WHAT NEEDS TO BE DONE =>
Whenever a line in the listing below holds the string "رئيس", include it in the count. Say how many such lines there are and nothing more.
** Opening DATA FOR THE TASK block **
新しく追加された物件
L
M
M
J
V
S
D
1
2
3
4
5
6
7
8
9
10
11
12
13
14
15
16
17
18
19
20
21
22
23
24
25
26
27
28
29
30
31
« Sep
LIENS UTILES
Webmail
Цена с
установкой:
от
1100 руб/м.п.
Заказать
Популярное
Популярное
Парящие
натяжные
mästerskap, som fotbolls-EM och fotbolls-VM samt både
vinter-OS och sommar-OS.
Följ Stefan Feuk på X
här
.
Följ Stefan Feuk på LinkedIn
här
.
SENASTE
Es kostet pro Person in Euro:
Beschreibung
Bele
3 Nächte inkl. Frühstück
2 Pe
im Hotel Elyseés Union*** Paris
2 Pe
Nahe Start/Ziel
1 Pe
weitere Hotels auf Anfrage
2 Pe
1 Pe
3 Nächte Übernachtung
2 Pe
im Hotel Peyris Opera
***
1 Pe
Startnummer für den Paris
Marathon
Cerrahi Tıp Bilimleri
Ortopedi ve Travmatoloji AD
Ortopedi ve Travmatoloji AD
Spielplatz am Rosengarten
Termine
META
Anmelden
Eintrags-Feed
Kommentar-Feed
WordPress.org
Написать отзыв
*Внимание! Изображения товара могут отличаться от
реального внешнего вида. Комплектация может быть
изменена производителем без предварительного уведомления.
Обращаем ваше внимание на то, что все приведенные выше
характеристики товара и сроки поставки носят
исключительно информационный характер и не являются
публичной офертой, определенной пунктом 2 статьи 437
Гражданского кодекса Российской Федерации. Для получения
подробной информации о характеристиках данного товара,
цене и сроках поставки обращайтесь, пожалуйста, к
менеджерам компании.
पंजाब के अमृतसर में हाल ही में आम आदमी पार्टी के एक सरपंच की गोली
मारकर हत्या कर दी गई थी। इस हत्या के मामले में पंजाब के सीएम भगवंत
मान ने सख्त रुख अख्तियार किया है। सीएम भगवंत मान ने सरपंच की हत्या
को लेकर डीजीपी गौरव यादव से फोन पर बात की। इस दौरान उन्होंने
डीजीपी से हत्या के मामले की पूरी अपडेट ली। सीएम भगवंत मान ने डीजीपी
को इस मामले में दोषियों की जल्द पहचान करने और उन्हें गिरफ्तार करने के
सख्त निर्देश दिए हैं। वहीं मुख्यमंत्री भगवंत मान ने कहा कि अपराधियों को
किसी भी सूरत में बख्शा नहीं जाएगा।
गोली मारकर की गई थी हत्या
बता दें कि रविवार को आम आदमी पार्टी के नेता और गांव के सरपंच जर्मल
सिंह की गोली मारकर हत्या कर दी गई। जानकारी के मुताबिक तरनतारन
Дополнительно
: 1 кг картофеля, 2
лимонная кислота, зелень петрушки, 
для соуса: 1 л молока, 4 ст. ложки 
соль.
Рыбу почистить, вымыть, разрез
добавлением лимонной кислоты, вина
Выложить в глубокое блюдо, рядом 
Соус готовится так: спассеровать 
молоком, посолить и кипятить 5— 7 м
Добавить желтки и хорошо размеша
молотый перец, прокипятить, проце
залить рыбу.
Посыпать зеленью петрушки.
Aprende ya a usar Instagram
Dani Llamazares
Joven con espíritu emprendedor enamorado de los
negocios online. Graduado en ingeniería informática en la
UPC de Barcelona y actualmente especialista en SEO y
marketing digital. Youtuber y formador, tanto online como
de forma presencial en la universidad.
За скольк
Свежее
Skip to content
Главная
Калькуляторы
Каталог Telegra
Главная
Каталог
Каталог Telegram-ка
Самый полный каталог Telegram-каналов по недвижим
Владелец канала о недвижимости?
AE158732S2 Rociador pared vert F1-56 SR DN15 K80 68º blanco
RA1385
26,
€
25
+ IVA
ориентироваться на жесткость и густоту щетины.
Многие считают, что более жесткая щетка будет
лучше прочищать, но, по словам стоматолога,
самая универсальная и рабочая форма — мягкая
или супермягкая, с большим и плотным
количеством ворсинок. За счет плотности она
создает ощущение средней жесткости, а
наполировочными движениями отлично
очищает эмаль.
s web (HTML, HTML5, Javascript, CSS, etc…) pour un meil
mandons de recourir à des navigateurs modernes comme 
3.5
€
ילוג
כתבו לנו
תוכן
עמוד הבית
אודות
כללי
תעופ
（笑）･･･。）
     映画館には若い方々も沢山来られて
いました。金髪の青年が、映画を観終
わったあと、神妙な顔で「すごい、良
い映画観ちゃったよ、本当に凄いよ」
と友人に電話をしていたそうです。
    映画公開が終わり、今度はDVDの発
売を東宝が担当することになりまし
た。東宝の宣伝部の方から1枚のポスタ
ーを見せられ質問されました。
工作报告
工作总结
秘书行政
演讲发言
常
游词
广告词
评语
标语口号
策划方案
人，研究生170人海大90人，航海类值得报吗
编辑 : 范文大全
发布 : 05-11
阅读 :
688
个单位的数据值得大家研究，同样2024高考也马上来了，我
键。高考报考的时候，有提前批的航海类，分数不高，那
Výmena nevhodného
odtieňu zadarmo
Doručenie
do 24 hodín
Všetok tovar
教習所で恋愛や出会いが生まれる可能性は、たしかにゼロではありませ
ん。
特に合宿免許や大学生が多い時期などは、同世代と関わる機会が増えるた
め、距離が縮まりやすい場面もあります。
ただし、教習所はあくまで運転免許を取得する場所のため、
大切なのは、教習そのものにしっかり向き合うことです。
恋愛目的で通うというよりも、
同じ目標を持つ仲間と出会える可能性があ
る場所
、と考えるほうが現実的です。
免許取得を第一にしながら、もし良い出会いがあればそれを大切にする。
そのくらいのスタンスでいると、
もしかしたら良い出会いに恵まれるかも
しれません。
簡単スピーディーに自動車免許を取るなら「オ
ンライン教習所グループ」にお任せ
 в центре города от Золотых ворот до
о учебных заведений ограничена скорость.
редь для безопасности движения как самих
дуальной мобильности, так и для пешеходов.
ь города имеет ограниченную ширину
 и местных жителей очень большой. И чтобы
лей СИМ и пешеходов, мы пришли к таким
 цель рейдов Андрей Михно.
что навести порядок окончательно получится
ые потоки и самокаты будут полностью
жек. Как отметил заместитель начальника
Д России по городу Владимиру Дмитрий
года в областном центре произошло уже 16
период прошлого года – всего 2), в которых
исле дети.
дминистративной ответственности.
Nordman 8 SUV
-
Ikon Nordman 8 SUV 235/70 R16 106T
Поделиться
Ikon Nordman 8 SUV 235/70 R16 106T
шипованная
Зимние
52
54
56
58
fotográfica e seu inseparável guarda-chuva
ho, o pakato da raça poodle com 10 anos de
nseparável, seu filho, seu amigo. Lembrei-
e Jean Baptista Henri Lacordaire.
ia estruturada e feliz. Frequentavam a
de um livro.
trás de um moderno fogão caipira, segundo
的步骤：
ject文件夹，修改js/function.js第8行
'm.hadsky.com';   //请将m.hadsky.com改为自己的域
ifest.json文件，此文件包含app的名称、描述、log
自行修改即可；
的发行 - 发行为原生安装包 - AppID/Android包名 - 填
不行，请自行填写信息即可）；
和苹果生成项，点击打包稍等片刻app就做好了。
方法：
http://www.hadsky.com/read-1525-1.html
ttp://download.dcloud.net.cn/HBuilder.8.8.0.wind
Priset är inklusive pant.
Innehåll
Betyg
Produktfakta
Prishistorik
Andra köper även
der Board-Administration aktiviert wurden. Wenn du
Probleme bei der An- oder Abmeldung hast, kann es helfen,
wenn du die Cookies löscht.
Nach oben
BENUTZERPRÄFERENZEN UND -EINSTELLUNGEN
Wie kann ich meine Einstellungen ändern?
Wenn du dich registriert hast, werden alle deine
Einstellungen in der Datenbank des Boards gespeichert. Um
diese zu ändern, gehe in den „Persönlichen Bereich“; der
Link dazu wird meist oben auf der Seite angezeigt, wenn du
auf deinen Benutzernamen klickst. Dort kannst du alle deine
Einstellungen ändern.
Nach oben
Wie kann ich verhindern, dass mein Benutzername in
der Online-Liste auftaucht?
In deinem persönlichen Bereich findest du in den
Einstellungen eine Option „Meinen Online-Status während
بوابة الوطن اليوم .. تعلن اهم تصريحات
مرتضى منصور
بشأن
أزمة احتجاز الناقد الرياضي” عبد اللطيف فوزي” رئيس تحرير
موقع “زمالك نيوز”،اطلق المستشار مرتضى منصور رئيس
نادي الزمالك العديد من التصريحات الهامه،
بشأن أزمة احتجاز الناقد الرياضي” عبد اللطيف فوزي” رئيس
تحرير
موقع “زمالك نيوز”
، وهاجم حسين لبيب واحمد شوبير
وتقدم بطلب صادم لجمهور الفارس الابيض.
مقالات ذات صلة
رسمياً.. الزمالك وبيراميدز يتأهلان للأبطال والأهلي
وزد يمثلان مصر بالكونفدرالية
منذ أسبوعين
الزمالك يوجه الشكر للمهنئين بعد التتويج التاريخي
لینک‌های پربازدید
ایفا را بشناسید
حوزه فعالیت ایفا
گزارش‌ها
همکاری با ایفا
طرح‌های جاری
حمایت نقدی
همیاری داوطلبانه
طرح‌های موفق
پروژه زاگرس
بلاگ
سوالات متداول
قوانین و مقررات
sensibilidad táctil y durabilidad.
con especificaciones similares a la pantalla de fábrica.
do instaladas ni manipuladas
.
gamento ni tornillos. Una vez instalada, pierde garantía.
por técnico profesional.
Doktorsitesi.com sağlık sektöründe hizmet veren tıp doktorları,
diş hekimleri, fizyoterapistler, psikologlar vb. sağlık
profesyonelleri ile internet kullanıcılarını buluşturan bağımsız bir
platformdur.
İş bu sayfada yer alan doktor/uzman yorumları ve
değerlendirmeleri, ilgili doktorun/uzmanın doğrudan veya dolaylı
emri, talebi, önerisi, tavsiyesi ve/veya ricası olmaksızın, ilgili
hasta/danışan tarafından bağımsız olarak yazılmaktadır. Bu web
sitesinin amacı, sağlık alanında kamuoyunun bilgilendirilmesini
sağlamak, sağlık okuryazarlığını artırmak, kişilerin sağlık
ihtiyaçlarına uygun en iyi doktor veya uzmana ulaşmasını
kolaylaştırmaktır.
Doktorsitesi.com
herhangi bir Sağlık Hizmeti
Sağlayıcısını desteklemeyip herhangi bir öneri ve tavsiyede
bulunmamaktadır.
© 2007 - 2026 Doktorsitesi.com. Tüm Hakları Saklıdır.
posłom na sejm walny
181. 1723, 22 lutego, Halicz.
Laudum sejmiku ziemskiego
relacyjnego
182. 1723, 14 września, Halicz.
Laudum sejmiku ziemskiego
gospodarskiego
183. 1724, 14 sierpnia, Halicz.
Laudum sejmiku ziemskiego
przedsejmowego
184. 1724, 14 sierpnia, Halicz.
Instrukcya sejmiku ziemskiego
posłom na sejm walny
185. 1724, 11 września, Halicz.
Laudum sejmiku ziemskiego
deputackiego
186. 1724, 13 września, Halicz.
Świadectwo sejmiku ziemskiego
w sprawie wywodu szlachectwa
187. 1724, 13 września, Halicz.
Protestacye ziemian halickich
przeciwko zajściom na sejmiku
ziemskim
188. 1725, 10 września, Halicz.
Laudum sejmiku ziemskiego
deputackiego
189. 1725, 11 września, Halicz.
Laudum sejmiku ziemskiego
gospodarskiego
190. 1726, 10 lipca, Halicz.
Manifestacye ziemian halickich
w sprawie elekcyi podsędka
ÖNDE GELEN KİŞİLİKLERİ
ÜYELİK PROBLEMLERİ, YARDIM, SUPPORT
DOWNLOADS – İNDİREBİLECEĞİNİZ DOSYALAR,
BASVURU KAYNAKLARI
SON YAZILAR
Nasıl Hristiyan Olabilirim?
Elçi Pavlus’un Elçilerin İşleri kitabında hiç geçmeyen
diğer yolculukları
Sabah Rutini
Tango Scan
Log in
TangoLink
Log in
** Closing DATA FOR THE TASK block **
TASK ANSWER =>
3